▶ Prompt A: List every person or character named in the body of the review of Wolverine and the X-men #12. Do not count names that appear only as part of an institution's name.
▶ Prompt B: State whether each statement agrees with the review of Wolverine and the X-men #12: (i) Storm is described as the headmaster of the Jean Grey Institute; (ii) the inversion of Storm occurs in the events of Avengers and X-men: AXIS; (iii) after her change, Storm no longer heads the Jean Grey Institute. Support each yes or no with the deciding words of the review, quoted exactly.

▶ Document text:
*-*-*

Thursday, November 27, 2014

Scanned Thoughts: Wolverine and the X-men #12


Some people have multiple personalities that change as often as Lady Gaga’s dress sense. One day they’re loving and caring. The next they’re angry and hostile to the point of wanting to snap the neck of puppies. These people are usually not the kind of people who should be in positions of power where their authority is wielded on the whim of whatever meds they are or aren’t taking. That’s part of what makes someone like Storm such a perfect headmaster for the Jean Grey Institute. More than any other X-man, she has been the emotional and spiritual rock for generations of mutants. Her loving, compassionate grace is more consistent than Peyton Manning on game day.

But what happens when that rock of stability turns into a badly hung over Wolverine? That’s exactly what the inversion has done to Storm in the events of Avengers and X-men: AXIS. Thanks to yet another case of the Scarlet Witch’s bullshit, she and some of the other X-men have gone evil. Now she’s about as compassionate as a hungry grizzly that shits typhoons. And she is still the head of the Jean Grey Institute. May Odin and every other god in the Marvel universe have mercy on the poor souls of the students.

*-*-*

▶ Data shown:
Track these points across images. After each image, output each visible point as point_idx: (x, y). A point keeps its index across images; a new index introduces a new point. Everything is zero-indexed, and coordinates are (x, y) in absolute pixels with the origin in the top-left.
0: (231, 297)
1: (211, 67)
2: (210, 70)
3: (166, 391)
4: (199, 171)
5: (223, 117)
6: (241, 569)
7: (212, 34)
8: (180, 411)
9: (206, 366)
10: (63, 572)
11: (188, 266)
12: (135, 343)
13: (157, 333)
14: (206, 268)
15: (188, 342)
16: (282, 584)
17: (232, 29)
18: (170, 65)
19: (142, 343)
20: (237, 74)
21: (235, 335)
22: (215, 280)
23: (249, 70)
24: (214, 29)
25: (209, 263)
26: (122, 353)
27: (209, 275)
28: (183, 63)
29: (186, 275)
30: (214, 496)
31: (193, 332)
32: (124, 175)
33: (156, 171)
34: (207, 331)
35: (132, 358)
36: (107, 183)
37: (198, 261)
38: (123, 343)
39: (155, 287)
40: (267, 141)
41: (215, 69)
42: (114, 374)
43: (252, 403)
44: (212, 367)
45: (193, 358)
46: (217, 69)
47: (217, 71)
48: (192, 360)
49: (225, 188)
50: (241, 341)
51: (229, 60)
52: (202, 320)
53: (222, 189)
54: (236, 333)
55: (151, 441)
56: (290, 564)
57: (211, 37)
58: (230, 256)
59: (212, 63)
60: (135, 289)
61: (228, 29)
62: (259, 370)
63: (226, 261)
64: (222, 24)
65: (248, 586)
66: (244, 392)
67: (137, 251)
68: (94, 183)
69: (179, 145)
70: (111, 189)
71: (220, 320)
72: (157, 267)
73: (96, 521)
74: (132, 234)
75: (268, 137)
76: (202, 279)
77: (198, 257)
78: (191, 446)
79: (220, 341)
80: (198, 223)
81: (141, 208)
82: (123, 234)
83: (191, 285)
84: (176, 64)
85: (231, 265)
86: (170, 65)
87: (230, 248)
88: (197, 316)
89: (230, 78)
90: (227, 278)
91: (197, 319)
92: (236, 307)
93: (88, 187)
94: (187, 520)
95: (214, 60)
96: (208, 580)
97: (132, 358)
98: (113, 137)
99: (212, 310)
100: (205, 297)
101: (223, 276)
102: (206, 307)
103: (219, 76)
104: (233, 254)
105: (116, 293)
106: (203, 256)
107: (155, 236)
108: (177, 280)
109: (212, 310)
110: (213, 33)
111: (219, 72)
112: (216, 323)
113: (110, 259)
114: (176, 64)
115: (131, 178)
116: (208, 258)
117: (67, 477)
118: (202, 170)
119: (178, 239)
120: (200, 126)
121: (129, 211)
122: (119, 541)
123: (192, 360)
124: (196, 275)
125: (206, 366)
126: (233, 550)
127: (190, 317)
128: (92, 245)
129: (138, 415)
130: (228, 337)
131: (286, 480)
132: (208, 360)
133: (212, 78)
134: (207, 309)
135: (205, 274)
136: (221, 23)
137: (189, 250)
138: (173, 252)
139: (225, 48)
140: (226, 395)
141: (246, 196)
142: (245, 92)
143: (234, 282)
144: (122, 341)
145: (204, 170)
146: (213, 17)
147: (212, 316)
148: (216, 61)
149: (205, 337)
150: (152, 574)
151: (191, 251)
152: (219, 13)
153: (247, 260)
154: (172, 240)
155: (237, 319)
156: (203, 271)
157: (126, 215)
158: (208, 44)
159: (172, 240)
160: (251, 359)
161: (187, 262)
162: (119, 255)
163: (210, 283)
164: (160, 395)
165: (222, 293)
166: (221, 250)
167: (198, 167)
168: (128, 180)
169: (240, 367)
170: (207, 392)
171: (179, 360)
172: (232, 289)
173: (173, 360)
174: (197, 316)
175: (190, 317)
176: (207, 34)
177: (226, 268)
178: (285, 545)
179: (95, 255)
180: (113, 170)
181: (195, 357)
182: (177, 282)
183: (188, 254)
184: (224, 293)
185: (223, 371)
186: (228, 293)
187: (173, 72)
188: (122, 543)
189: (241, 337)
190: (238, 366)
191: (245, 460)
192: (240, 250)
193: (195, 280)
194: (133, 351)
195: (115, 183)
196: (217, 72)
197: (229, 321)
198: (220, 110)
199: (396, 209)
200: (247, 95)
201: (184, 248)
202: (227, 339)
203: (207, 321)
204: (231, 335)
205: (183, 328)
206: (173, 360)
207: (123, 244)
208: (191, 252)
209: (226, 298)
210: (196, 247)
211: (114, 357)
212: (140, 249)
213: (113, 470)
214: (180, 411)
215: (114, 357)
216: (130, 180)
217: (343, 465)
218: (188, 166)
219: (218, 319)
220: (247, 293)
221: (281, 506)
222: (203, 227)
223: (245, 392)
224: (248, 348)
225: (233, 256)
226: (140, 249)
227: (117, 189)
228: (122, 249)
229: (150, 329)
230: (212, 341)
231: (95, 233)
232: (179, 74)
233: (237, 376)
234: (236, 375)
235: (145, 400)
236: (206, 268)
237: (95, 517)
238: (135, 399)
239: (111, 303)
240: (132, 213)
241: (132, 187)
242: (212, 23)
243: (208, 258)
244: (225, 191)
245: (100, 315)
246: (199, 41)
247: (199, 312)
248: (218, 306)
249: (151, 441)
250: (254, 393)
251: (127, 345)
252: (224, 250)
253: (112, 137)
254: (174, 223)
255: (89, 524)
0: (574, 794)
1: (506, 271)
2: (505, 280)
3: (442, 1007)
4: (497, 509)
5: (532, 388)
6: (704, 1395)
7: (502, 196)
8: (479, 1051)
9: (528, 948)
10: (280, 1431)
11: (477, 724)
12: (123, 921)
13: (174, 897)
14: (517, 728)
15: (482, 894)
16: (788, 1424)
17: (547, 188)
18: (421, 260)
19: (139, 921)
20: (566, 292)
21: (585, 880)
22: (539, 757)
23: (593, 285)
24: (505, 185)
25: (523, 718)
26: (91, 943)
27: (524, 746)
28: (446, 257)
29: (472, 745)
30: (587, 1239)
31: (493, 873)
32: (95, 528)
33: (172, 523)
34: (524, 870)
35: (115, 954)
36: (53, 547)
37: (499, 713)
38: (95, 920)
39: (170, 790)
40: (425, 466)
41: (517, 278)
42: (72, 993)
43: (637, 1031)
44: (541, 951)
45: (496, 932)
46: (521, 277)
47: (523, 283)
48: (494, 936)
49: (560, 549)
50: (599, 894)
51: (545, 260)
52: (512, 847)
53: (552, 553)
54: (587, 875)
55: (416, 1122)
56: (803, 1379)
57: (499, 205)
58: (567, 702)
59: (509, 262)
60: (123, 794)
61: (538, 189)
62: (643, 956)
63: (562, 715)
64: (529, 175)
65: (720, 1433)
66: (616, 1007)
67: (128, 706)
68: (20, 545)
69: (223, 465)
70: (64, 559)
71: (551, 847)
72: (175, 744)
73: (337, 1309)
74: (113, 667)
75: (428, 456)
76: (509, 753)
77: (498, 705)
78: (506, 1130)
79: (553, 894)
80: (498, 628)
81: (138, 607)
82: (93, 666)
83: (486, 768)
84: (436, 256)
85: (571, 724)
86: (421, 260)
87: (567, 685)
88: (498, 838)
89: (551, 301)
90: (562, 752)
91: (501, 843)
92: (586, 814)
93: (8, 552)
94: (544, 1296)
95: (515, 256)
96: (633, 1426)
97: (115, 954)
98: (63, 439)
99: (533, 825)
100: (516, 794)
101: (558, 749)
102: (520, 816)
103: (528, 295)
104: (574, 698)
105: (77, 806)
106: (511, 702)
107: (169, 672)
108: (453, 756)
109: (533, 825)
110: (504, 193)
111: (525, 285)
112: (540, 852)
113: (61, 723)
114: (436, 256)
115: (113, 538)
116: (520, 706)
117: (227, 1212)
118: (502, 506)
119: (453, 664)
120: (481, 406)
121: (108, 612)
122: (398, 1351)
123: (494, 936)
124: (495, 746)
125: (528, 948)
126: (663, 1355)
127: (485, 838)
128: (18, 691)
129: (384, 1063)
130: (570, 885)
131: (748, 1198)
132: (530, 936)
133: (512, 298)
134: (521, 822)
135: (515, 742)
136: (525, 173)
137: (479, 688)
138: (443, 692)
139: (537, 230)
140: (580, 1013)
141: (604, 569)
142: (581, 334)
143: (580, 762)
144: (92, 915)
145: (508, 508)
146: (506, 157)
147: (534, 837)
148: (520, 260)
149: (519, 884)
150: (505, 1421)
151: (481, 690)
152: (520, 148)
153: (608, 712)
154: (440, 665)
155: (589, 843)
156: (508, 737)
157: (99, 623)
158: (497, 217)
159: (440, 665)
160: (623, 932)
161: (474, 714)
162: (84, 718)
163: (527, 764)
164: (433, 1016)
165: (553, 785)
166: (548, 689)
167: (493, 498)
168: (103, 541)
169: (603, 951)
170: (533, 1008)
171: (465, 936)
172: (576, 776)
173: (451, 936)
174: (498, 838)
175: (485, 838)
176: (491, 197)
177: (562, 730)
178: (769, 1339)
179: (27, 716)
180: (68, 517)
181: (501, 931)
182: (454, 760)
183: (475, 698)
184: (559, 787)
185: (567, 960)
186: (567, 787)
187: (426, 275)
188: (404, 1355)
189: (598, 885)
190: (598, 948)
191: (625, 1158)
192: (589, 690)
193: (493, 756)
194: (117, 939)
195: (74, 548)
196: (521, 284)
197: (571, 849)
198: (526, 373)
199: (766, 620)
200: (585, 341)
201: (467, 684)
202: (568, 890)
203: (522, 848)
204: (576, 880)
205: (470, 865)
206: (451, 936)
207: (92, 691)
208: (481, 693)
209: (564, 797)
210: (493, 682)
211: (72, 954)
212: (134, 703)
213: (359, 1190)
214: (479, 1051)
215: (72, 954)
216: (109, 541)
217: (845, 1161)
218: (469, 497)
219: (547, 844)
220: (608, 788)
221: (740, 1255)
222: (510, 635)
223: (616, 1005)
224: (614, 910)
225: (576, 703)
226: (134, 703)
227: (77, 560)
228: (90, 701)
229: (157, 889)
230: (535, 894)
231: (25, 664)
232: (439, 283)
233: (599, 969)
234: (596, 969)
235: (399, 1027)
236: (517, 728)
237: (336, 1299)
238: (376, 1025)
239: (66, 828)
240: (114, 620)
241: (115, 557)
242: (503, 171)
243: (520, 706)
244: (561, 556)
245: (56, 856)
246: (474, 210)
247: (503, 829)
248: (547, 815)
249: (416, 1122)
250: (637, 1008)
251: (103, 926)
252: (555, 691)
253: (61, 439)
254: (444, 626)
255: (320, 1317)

*-*-*

▶ Exercise result A: Lady Gaga, Storm, Peyton Manning, Wolverine, the Scarlet Witch, Odin

▶ Exercise result B:
(i) Yes: "That’s part of what makes someone like Storm such a perfect headmaster for the Jean Grey Institute."
(ii) Yes: "That’s exactly what the inversion has done to Storm in the events of Avengers and X-men: AXIS."
(iii) No: "And she is still the head of the Jean Grey Institute."